(Source texts of formatted documents)

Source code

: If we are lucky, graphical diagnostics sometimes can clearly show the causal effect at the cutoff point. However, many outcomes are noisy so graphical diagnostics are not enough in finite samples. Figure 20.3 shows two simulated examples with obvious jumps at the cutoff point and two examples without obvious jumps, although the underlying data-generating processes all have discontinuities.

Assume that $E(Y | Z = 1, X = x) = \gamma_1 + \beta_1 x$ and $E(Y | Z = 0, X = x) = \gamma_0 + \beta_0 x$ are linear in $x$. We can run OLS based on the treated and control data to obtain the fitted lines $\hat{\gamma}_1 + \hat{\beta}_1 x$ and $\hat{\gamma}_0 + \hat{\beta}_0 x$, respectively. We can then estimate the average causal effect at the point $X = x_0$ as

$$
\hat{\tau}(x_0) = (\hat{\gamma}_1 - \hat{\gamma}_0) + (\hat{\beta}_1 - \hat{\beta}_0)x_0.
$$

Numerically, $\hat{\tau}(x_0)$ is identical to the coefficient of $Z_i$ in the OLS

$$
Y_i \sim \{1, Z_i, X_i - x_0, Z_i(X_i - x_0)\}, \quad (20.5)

● Work to complete: Line by line, reproduce the data exactly as given.

● Written response:
Source code

: If we are lucky, graphical diagnostics sometimes can clearly show the causal effect at the cutoff point. However, many outcomes are noisy so graphical diagnostics are not enough in finite samples. Figure 20.3 shows two simulated examples with obvious jumps at the cutoff point and two examples without obvious jumps, although the underlying data-generating processes all have discontinuities.

Assume that $E(Y | Z = 1, X = x) = \gamma_1 + \beta_1 x$ and $E(Y | Z = 0, X = x) = \gamma_0 + \beta_0 x$ are linear in $x$. We can run OLS based on the treated and control data to obtain the fitted lines $\hat{\gamma}_1 + \hat{\beta}_1 x$ and $\hat{\gamma}_0 + \hat{\beta}_0 x$, respectively. We can then estimate the average causal effect at the point $X = x_0$ as

$$
\hat{\tau}(x_0) = (\hat{\gamma}_1 - \hat{\gamma}_0) + (\hat{\beta}_1 - \hat{\beta}_0)x_0.
$$

Numerically, $\hat{\tau}(x_0)$ is identical to the coefficient of $Z_i$ in the OLS

$$
Y_i \sim \{1, Z_i, X_i - x_0, Z_i(X_i - x_0)\}, \quad (20.5)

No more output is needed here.